Il se tourna ensuite vers l’assemblée et raconta toute l’histoire de cette malheureuse femme : comment ses parents étaient morts, comment elle avait accepté le décret avec amour, comment elle était allée nettoyer des maisons en se méprisant elle-même, reportant toujours la faute sur elle. Son mari lui-même étant décédé, elle n’avait pas accusé le Ciel, ni personne d’autre, sinon elle-même. Et toujours, elle conservait cette mèche qu’elle regardait en disant : « C’est ma faute ». Alors le Rav s’adressa à Hachem et dit : « Existe-t-il dans Ton monde une telle créature ? Est-il possible, parmi les nations, de trouver une telle âme, capable d’accepter le décret avec amour, sans jamais protester contre Toi, Maître du monde, et sans accuser qui que ce soit, sinon elle-même ? Maître du monde, prends cette mèche et place-la sur le plateau des mérites, face au plateau des fautes ! » Aussitôt après ces paroles, on vit le visage du Rav s’illuminer de joie, son sourire réapparaître, et l’assemblée comprit que ses paroles avaient atteint leur objectif : le décret avait été annulé. Ceux qui étaient informés de cette histoire rapportent que cette année-là fut une année exceptionnelle, pleine d’abondance et de réussite. Ce récit rapporté fidèlement est authentique.

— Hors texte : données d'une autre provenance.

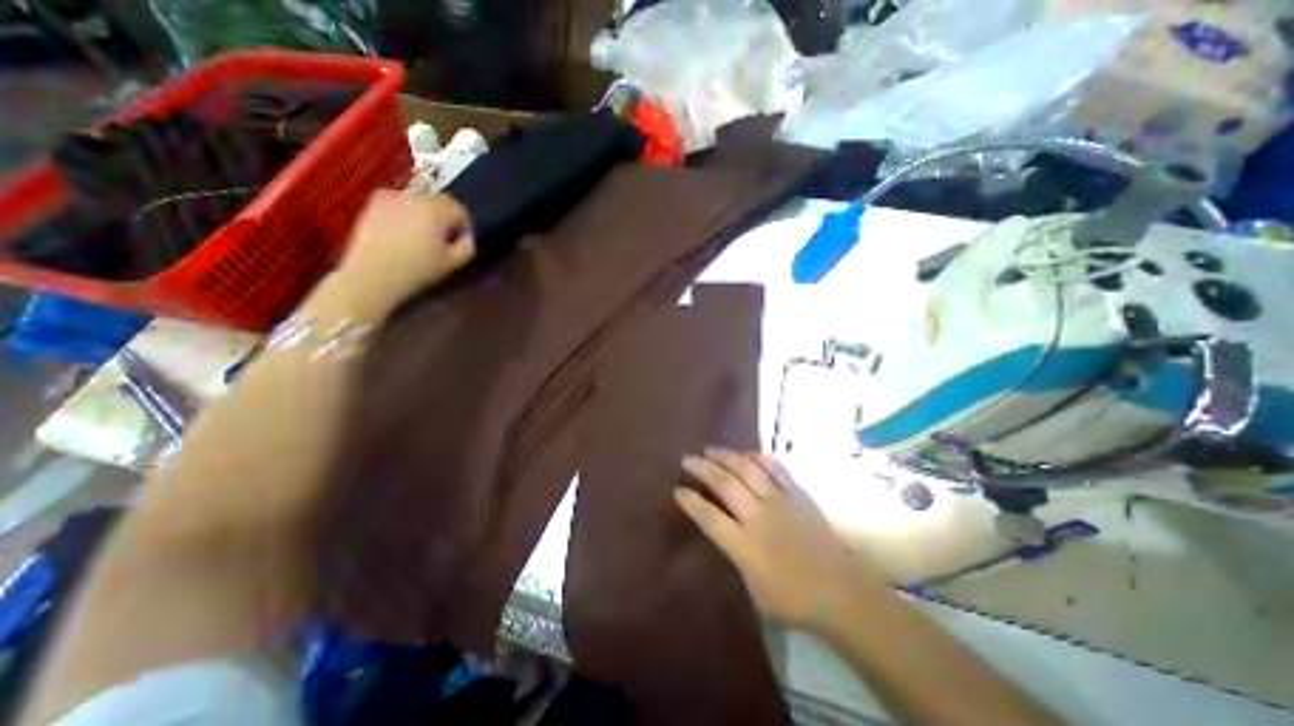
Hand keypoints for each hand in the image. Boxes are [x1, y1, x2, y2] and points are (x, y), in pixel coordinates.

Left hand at [331, 191, 473, 309]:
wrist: (373, 274)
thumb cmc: (417, 269)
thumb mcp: (452, 263)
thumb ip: (467, 246)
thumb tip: (466, 236)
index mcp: (437, 210)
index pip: (460, 210)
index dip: (463, 226)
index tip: (459, 241)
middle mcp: (416, 197)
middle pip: (440, 199)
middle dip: (446, 215)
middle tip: (443, 236)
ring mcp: (393, 197)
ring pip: (420, 197)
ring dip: (426, 210)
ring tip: (422, 232)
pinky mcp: (374, 202)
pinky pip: (399, 199)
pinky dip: (406, 209)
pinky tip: (402, 228)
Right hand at [679, 450, 890, 633]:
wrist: (844, 592)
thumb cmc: (796, 600)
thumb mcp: (754, 590)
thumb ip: (736, 557)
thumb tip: (725, 533)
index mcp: (745, 546)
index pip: (709, 517)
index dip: (690, 501)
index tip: (678, 489)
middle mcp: (758, 517)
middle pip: (724, 484)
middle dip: (702, 468)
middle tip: (688, 458)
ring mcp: (779, 501)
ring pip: (747, 469)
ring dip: (726, 456)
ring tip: (711, 450)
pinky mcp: (797, 493)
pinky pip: (774, 468)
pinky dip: (757, 457)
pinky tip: (747, 454)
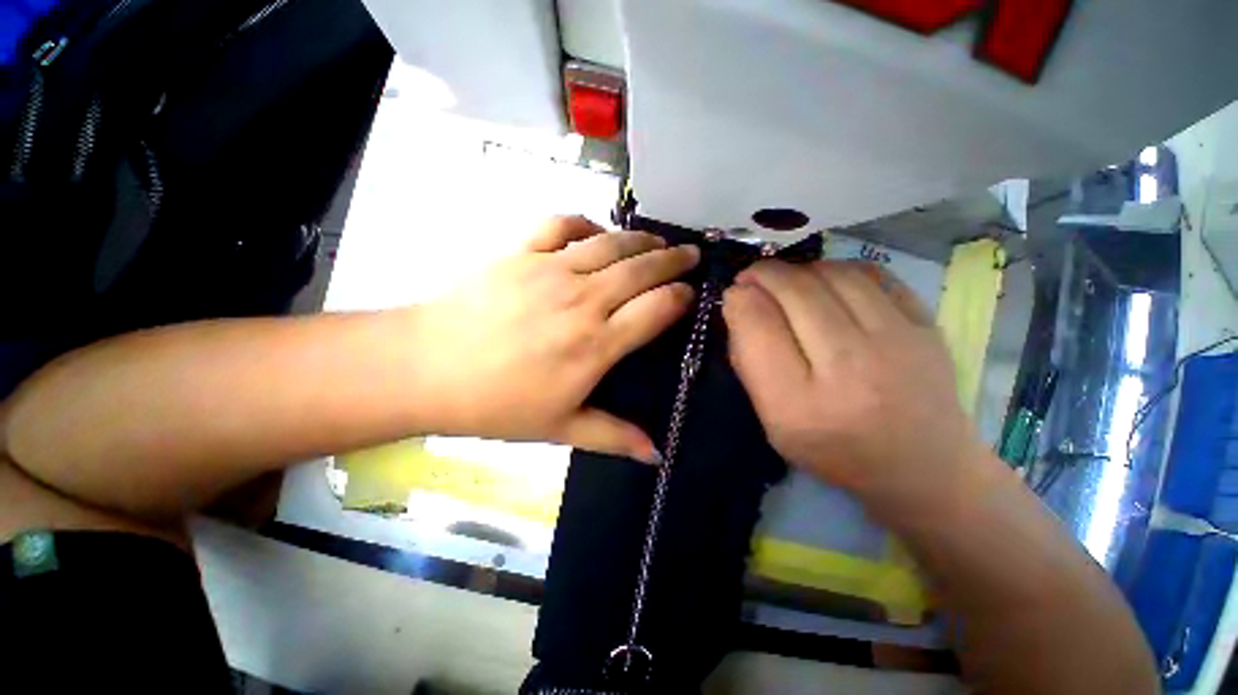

De ce récit merveilleux, nous pouvons apprendre qu’un homme qui commence seulement le chemin de la Téchouva, même s’il ne l’a pas encore achevé, même s’il n’est qu’au tout début de la route, est déjà considéré par Hachem comme un véritable Ba'al Téchouva. Hachem le juge déjà digne d’une bonne vie et d’une année de paix. Il dit : « S’il a pris la décision de revenir vers Moi, à Mes yeux il est déjà accepté ; il a déjà commencé la route, il est en chemin pour revenir vers son Père céleste ». « Ramène-nous, Éternel, vers Toi, et nous reviendrons ». Si, avec l’aide d’Hachem, nous entrons simplement dans ce chemin au cours des jours qui nous restent avant le Jour du jugement, alors assurément Hachem nous accordera une bonne année, pleine d’abondance et de bénédictions, et avec Son aide et une grande assistance Céleste, nous mériterons la délivrance complète, Amen.